Curieusement, après nous avoir expliqué depuis trois ans que la recherche était l'avenir du pays, on supprime les jeunes entreprises innovantes, on supprime l'avantage fiscal du crédit impot recherche. Je ne veux plus voir qu'une seule tête en terme d'impots sauf les députés et sénateurs, bien sur pour qui ca va encore. Nous voici dans une vague de populisme, on traque les retraites chapeau de bon français moyens,on matraque  le stocks options qui l'étaient déjà quoique l'on en ait dit, c'est simple YakaFaukon et tout ira mieux dans le meilleur des mondes. Quant au gouvernement la solution réside dans de nouvelles taxes tous azimuths et pas vraiment dans la réduction des dépenses du monstre dispendieux que l'Etat et l'administration sont  devenues. Vous avez pu constater que nos députés sont très inventifs pour trouver de nouvelles recettes bien plus que pour couper dans leurs dépenses.Or ce sont les facilités offertes aux entreprises productrices et exportatrices qui permettaient de financer les services offerts par notre Etat gargantuesque.Si on les supprime c'est leur compétitivité qui est menacée.

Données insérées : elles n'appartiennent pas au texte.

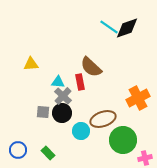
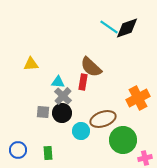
red rectangle: moved 3 px right; rotated 21 degrees clockwise
green rectangle: rotated 40 degrees clockwise
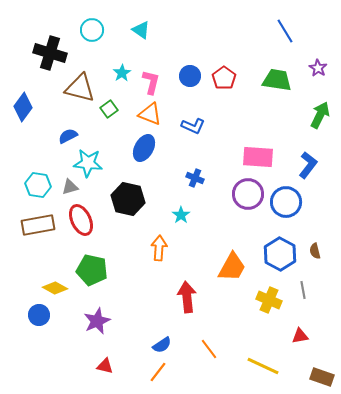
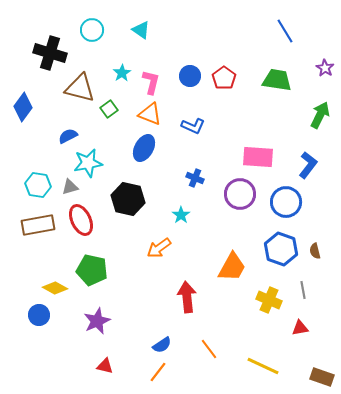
purple star at (318, 68): moved 7 px right
cyan star at (88, 163): rotated 16 degrees counterclockwise
purple circle at (248, 194): moved 8 px left
orange arrow at (159, 248): rotated 130 degrees counterclockwise
blue hexagon at (280, 254): moved 1 px right, 5 px up; rotated 8 degrees counterclockwise
red triangle at (300, 336): moved 8 px up
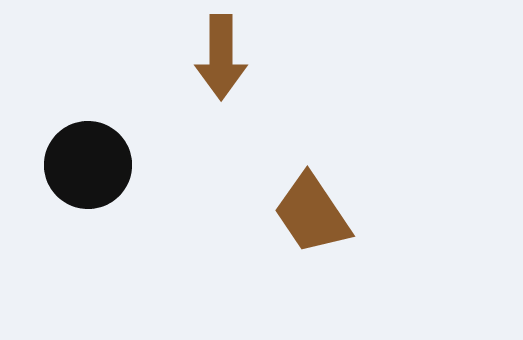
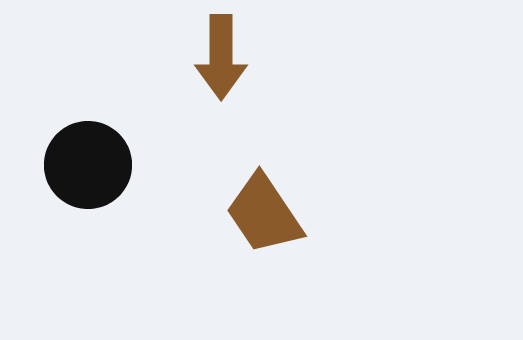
brown trapezoid: moved 48 px left
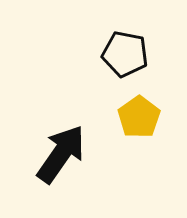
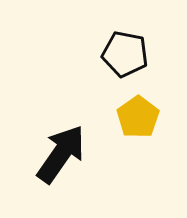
yellow pentagon: moved 1 px left
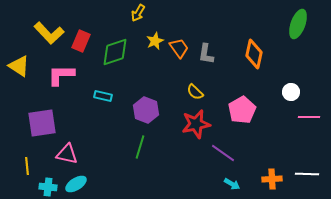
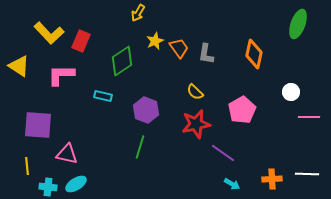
green diamond: moved 7 px right, 9 px down; rotated 16 degrees counterclockwise
purple square: moved 4 px left, 2 px down; rotated 12 degrees clockwise
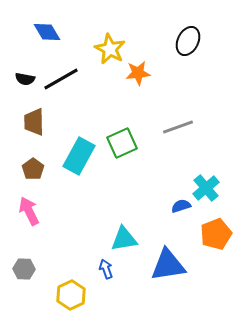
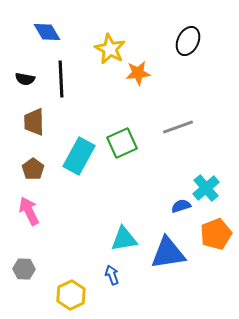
black line: rotated 63 degrees counterclockwise
blue triangle: moved 12 px up
blue arrow: moved 6 px right, 6 px down
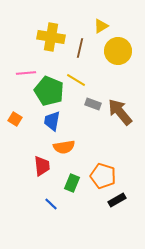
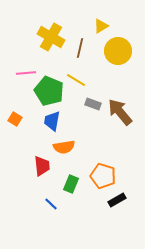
yellow cross: rotated 20 degrees clockwise
green rectangle: moved 1 px left, 1 px down
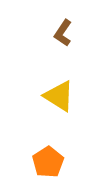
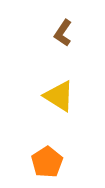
orange pentagon: moved 1 px left
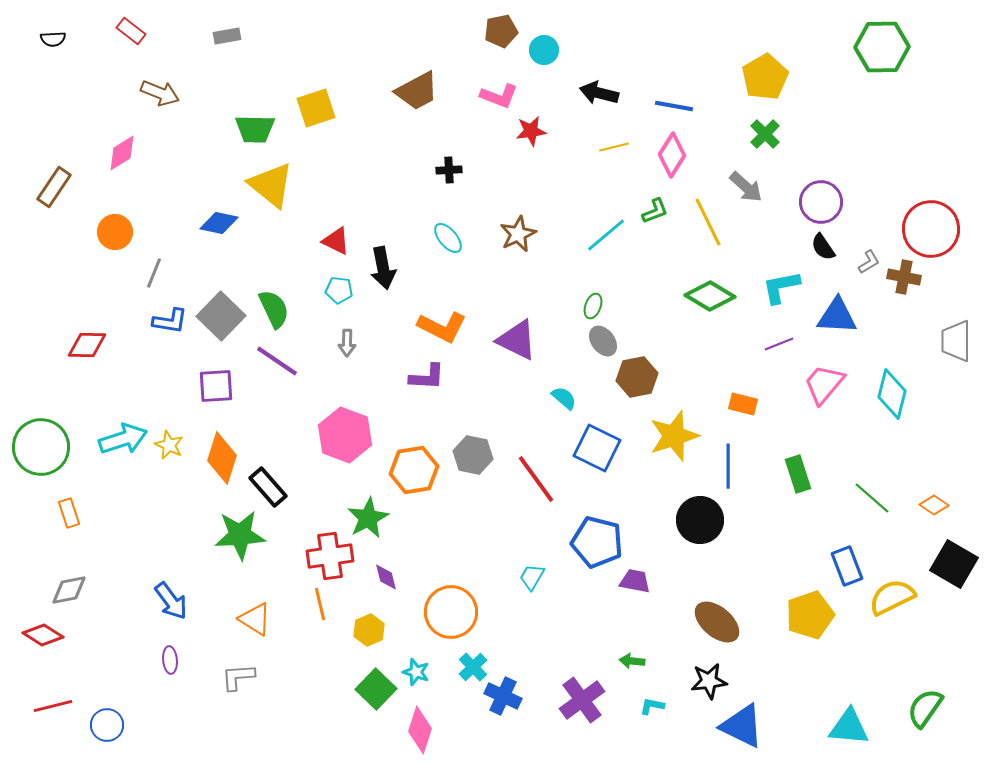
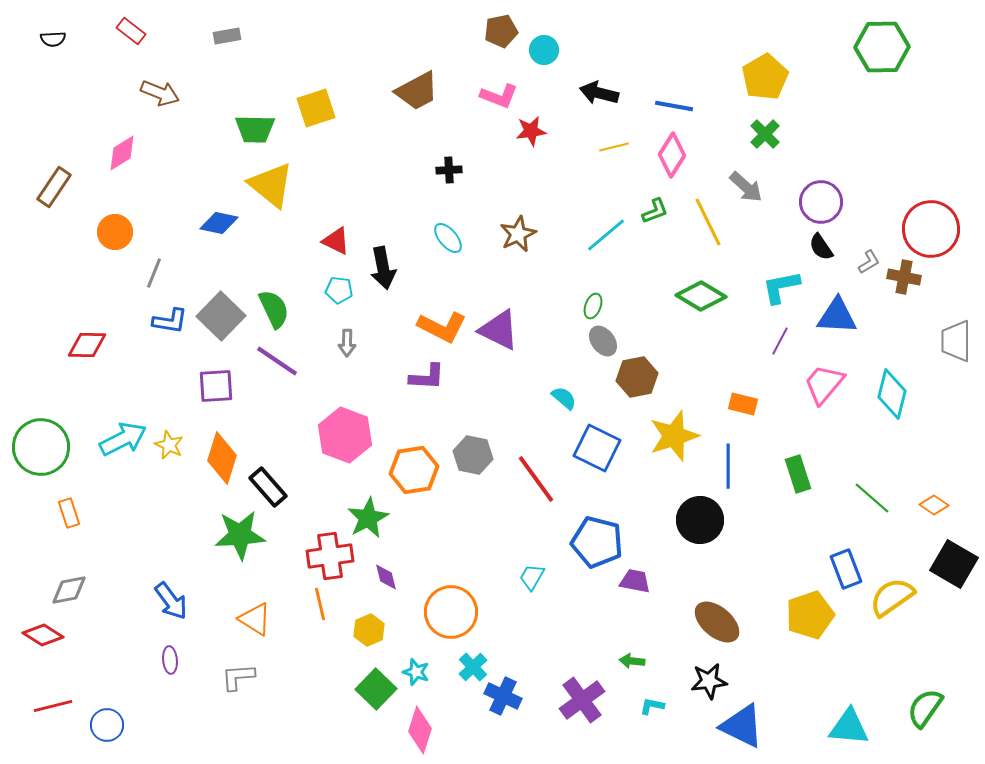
black semicircle at (823, 247): moved 2 px left
green diamond at (710, 296): moved 9 px left
purple triangle at (517, 340): moved 18 px left, 10 px up
purple line at (779, 344): moved 1 px right, 3 px up; rotated 40 degrees counterclockwise
cyan arrow at (123, 439): rotated 9 degrees counterclockwise
blue rectangle at (847, 566): moved 1 px left, 3 px down
yellow semicircle at (892, 597): rotated 9 degrees counterclockwise
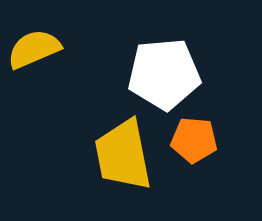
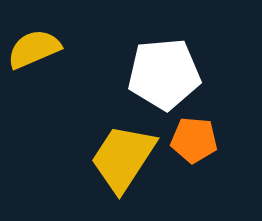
yellow trapezoid: moved 3 px down; rotated 44 degrees clockwise
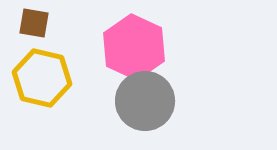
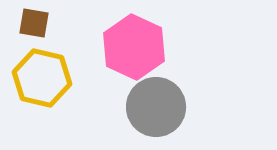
gray circle: moved 11 px right, 6 px down
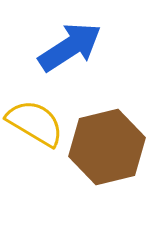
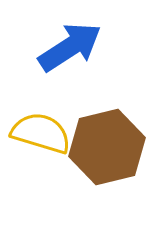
yellow semicircle: moved 6 px right, 10 px down; rotated 14 degrees counterclockwise
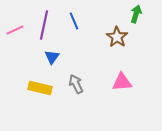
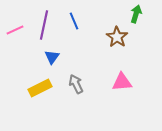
yellow rectangle: rotated 40 degrees counterclockwise
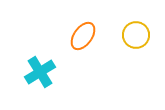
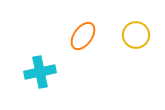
cyan cross: rotated 20 degrees clockwise
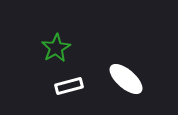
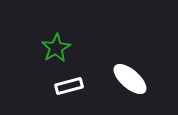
white ellipse: moved 4 px right
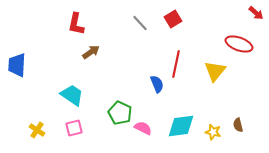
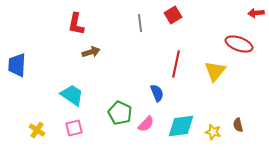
red arrow: rotated 133 degrees clockwise
red square: moved 4 px up
gray line: rotated 36 degrees clockwise
brown arrow: rotated 18 degrees clockwise
blue semicircle: moved 9 px down
pink semicircle: moved 3 px right, 4 px up; rotated 108 degrees clockwise
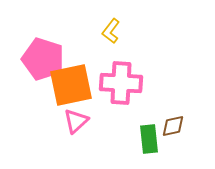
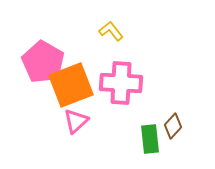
yellow L-shape: rotated 105 degrees clockwise
pink pentagon: moved 3 px down; rotated 12 degrees clockwise
orange square: rotated 9 degrees counterclockwise
brown diamond: rotated 35 degrees counterclockwise
green rectangle: moved 1 px right
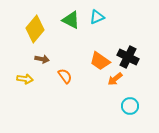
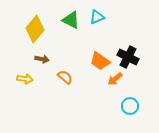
orange semicircle: moved 1 px down; rotated 14 degrees counterclockwise
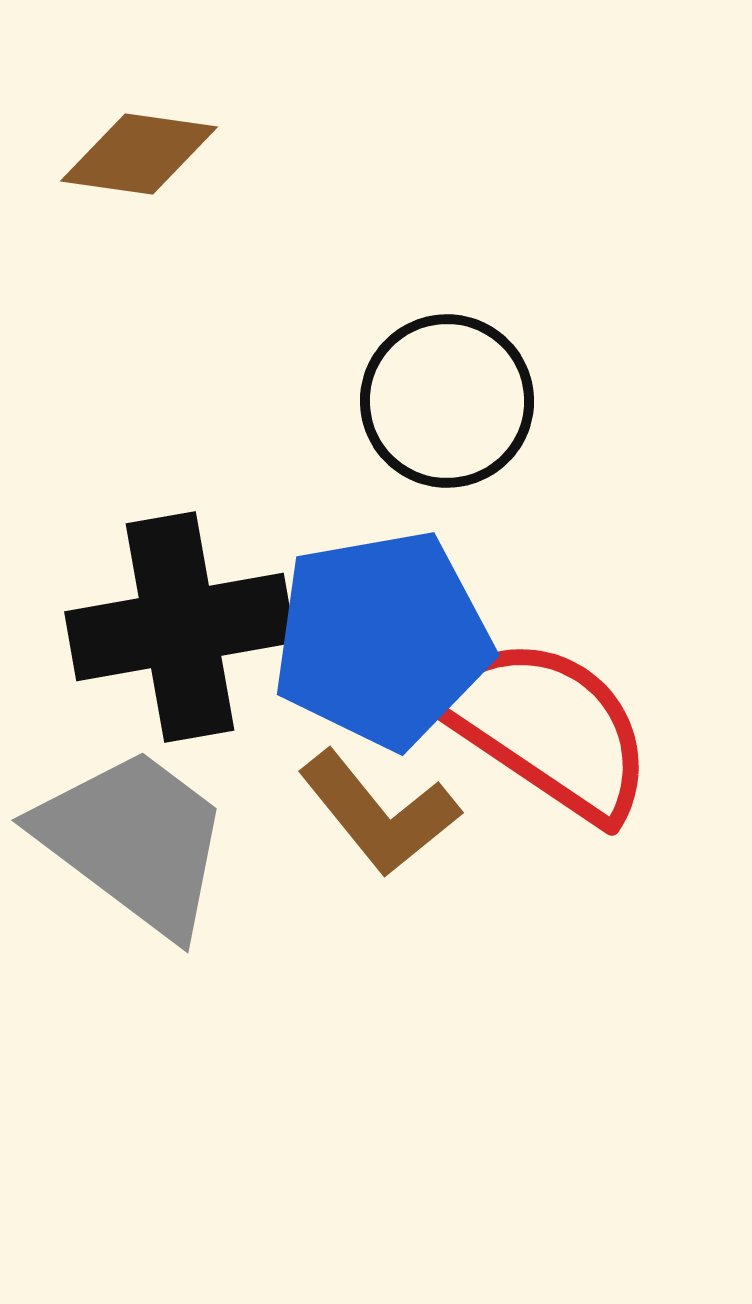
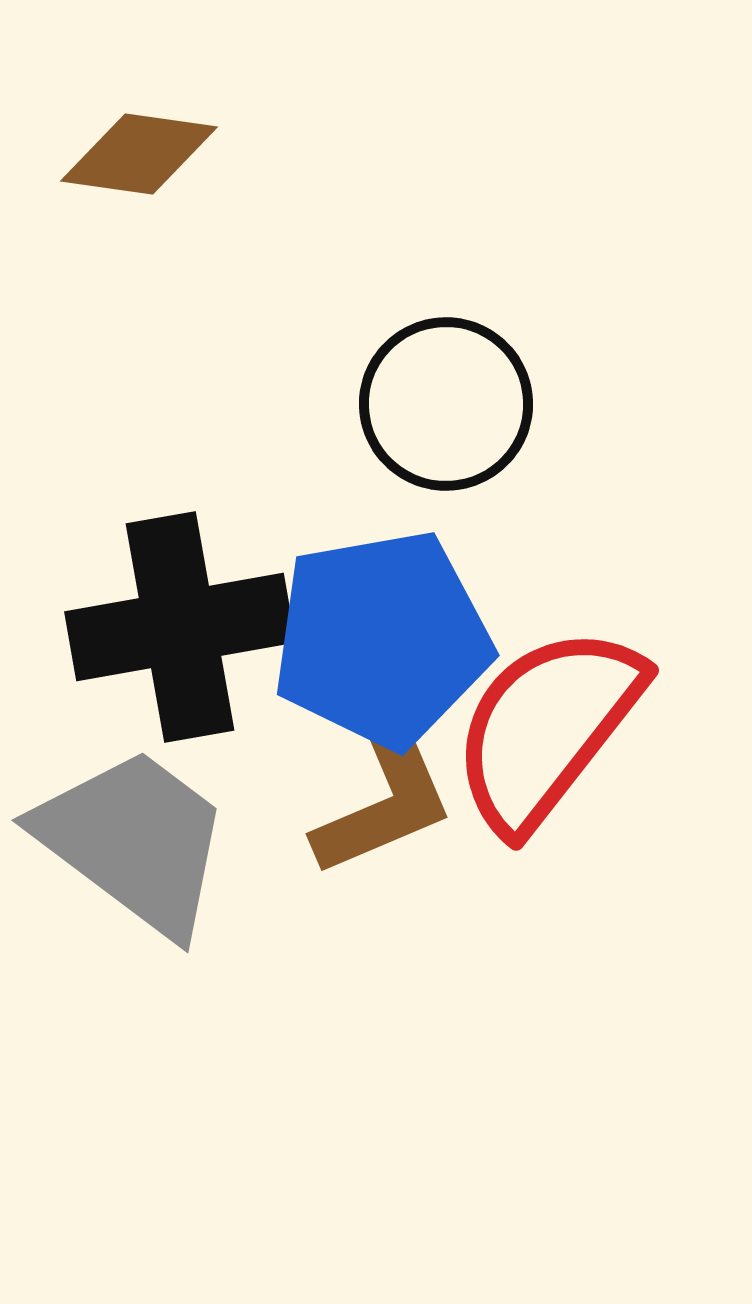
black circle: moved 1 px left, 3 px down
red semicircle: rotated 86 degrees counterclockwise
brown L-shape: moved 5 px right, 8 px up; rotated 74 degrees counterclockwise
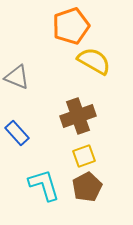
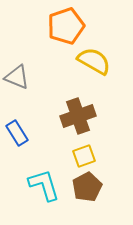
orange pentagon: moved 5 px left
blue rectangle: rotated 10 degrees clockwise
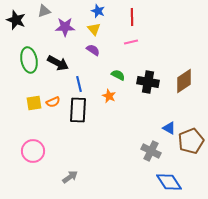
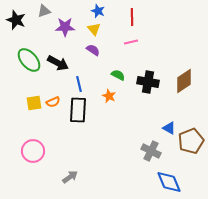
green ellipse: rotated 30 degrees counterclockwise
blue diamond: rotated 12 degrees clockwise
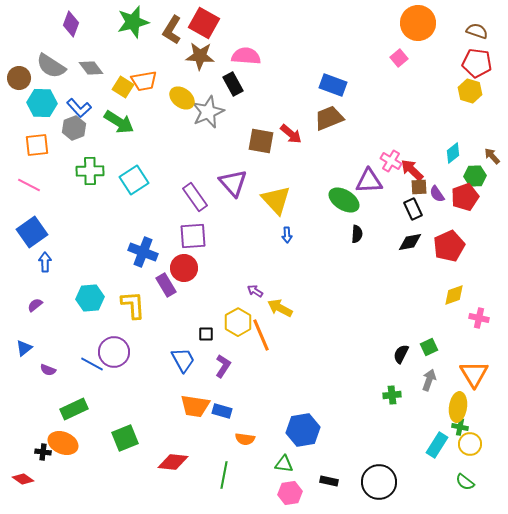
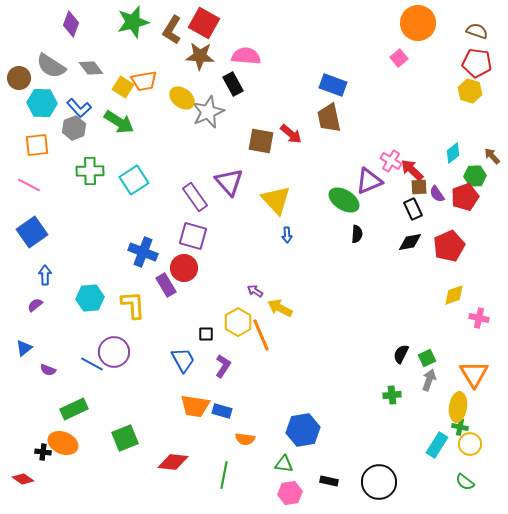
brown trapezoid at (329, 118): rotated 80 degrees counterclockwise
purple triangle at (369, 181): rotated 20 degrees counterclockwise
purple triangle at (233, 183): moved 4 px left, 1 px up
purple square at (193, 236): rotated 20 degrees clockwise
blue arrow at (45, 262): moved 13 px down
green square at (429, 347): moved 2 px left, 11 px down
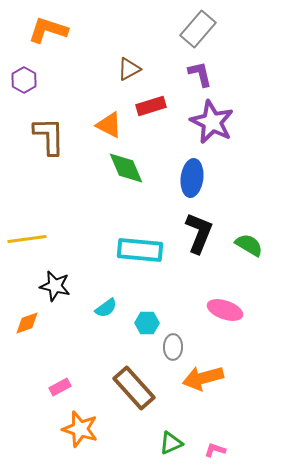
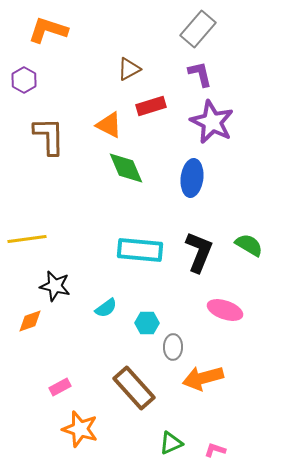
black L-shape: moved 19 px down
orange diamond: moved 3 px right, 2 px up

Comme en plus nous commencons à approcher des élections et que la clé des attitudes et des propositions de nos hommes politiques réside dans la recherche forcené de leur réélection, tout est bon pour plaire à l'électeur. Même quand ils sont en fin de mandat et en principe non rééligible, comme ce fut le cas du Président Chirac, ils pensent quand même encore avoir leur chance au lieu de profiter de cette période bénie où ils pourraient faire des choses indispensables pour le pays mais impopulaires! Toute une classe politique qui nous coute très cher en travaillant essentiellement à son propre compte.

Comment voulez vous après cela que le peuple ne soit pas complètement déboussolé? On lui a appris qu'il suffisait de demander pour obtenir, de défiler pour faire réculer des réformes, mêmes essentielles. Il a pu constater qu'en empruntant tous les ans pendant trente ans et en vivant à crédit, il ne se passait rien ! Et les oppositions de gauche comme de droite, n'ont eu de cesse de clamer haut et fort qu'il suffisait de faire,- un peu-, différemment pour que tout aille bien mieux. Etonnant non?

La sagesse populaire voulait que l'on économise pour les vieux jours ou pour les coups durs de la vie. C'était le ba ba de l'économie qui est d'ailleurs toujours valable de nos jours mais ce message de base a été occulté par les facilités modernes offertes par le système bancaire.On savait aussi qu'au dessus d'un certain montant de remboursement tous les mois(30pct max de ses revenus et encore), on sombrait dans le surendettement.Or l'on nous annonce désormais que l'Etat était surendedetté et que les caisses étaient vides. Et pourtant ce n'est pas faute d'être bardés d'économistes prestigieux dans tous les services! Pensez que l'Etat se permet même d'aider les particuliers en surendettement!

L'excuse facile pour nos politiques, c'est de s'abriter derrière le fait que nous serions moins mauvais que les autres, grecs, islandais,portugais ou irlandais. L'inconvénient c'est qu'avant de revenir à une situation économique raisonnable, quelques réserves, moins de 60 pct d'endettement( et encore) et l'équilibre entre dépenses et recettes budgétaires; il faudra....25 ans, la même durée qu'il nous a fallu pour batir cet endettement monstrueux.

Et maintenant, messieurs les politiques, les médias sans savoir et les gourous de toute sortes, on fait quoi?